When to see a doctor
Talk to a clinician about quitting if you have not already done so — even a brief conversation increases your odds of success. Prescription medications (varenicline, bupropion) require a prescription; NRT is over the counter but a clinician can help match the dose to your usage and combine forms. People with cardiovascular disease, severe depression, seizure disorders, or pregnancy have specific considerations that benefit from medical input.
Get prompt evaluation for chest pain, severe shortness of breath, or coughing up blood — these need workup regardless of whether you have just quit. New mood changes, particularly thoughts of self-harm, while on smoking cessation medication or after quitting also warrant a same-week conversation. The vast majority of quitters do well; the small minority who experience meaningful psychological symptoms benefit from being seen sooner rather than later.
Frequently asked questions
Is quitting cold turkey better than tapering?

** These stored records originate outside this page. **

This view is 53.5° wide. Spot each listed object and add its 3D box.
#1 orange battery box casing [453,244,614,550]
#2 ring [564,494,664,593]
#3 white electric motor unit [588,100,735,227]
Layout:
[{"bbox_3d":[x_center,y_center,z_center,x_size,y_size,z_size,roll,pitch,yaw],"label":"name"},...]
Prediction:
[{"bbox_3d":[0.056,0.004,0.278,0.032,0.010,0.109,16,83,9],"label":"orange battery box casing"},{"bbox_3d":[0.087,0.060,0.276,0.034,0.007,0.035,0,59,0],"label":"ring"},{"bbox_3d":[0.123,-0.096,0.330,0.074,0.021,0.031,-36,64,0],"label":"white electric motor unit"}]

For most people, no — there is no evidence that abrupt cessation is more effective than tapering, and combining a quit date with medication and behavioral support consistently outperforms either approach alone. Cold turkey works for some, but the relapse rate is high. Treating cessation as a medical process with the available tools, rather than a willpower test, gives you the best odds.
Will I gain a lot of weight if I quit?
Most people gain some weight — typically 5 to 10 pounds in the first year — but it averages out and tends to stabilize. The reasons are partly increased appetite (taste and smell return), partly behavioral substitution (snacking instead of smoking), and partly a small metabolic effect. Compared with continuing to smoke, even substantial weight gain leaves you healthier overall, and most of the weight is manageable with normal lifestyle approaches once the early adjustment is past. Some medications (varenicline, bupropion, NRT) modestly reduce post-quit weight gain.
What if I have already tried to quit several times and failed?
You are not alone — most people who eventually quit smoking made multiple attempts before it stuck. Average estimates run from 6 to 30 attempts before lasting cessation. Each attempt teaches you something useful about your patterns and triggers, and the next attempt has better odds. The combination of medication and behavioral support, used consistently for long enough, dramatically improves the math. Reframing past attempts as practice rather than failure is not just feel-good language — it is empirically how the trajectory of long-term quitters actually looks.